On top of a standard posting, credit, and combination system, it should be reasonably easy, as long as it’s allowed to evolve.

There would, however, need to be a pretty extensive search and classification system so people can mark their creations for easy access.  People amy search for game system, era, theme, etc.  Your tags are going to need to be extensive enough to classify things, and organized (and limited enough) to keep them from being overwhelming.

Likely there’d need to be feedback as well to catch misclassified works.  Some works may be tagged wrong, others may be falsely tagged, and there’s always the concern of people playing pranks.  A simple feedback system for review would probably be easy.

In time I see such project evolving – and probably sharing its formats and technology. A good wiki converter, a character sheet parsing macro, etc. would all be useful.

Of course there are challenges . .

The Challenges of The World Archive

There’s going to be a few challenges facing any ambitious archivists.  They’ll need to deal with:

  • Who owns what. Like the Abandonment Archive, it probably needs some way to do ownership checks.  A passive “alert us if this is inappropriate” system would probably work.

*DATASET ENTRIES:*
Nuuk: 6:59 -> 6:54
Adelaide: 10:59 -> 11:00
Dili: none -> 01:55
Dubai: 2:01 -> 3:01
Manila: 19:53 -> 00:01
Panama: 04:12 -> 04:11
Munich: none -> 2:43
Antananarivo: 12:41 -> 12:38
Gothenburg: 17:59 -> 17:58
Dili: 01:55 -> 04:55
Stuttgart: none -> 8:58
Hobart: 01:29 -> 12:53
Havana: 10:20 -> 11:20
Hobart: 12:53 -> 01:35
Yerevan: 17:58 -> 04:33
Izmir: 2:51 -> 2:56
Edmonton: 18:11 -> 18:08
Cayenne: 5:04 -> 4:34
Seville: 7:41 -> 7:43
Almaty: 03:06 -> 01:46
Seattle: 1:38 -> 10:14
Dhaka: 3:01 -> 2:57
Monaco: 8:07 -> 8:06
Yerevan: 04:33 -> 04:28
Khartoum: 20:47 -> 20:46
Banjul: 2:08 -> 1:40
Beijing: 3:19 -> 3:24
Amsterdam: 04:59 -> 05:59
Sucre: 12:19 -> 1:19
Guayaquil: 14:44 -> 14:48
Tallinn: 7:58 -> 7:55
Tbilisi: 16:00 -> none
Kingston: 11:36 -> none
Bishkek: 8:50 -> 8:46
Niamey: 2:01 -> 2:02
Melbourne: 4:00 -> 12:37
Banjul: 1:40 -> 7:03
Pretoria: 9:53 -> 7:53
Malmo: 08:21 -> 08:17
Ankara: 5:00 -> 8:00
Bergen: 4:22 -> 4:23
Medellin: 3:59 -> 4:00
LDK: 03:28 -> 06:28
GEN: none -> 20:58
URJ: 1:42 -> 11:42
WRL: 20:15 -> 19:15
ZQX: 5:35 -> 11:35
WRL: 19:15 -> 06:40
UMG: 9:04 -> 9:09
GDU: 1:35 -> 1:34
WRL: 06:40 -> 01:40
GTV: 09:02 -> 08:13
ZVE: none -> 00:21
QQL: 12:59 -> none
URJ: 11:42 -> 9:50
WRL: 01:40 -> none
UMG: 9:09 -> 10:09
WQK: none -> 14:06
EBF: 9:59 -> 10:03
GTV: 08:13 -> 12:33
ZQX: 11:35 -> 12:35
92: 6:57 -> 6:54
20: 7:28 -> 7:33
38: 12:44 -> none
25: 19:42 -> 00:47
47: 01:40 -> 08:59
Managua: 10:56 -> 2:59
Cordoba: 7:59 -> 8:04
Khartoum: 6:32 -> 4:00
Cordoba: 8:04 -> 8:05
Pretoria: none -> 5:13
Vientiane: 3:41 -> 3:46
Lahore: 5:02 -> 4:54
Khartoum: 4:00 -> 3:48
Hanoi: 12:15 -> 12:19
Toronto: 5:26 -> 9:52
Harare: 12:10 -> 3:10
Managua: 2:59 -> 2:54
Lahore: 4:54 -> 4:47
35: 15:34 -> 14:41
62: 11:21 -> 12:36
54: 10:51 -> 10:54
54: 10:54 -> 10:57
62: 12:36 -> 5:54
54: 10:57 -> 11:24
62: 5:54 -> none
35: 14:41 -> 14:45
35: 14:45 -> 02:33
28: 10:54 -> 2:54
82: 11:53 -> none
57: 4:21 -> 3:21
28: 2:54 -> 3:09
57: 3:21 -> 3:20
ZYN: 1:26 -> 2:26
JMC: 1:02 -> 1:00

*WHAT THIS EXERCISE ASKS:*
[a] Extract from the world archive passage the words from "There would, however, need" to "all be useful.".
[b] List the things by which, according to the world archive passage, people may search.
[c] Answer these questions from the world archive passage:
(i) On top of what kind of system should the project be reasonably easy?
(ii) What would be needed to catch misclassified works?
(iii) What kind of system for ownership checks would probably work?

*RESULTS OF THE EXERCISE:*
[a]
There would, however, need to be a pretty extensive search and classification system so people can mark their creations for easy access.  People amy search for game system, era, theme, etc.  Your tags are going to need to be extensive enough to classify things, and organized (and limited enough) to keep them from being overwhelming.

Likely there’d need to be feedback as well to catch misclassified works.  Some works may be tagged wrong, others may be falsely tagged, and there’s always the concern of people playing pranks.  A simple feedback system for review would probably be easy.

In time I see such project evolving – and probably sharing its formats and technology. A good wiki converter, a character sheet parsing macro, etc. would all be useful.

[b]
game system
era
theme

[c]
(i) A standard posting, credit, and combination system.
(ii) Feedback; a simple feedback system for review.
(iii) A passive "alert us if this is inappropriate" system.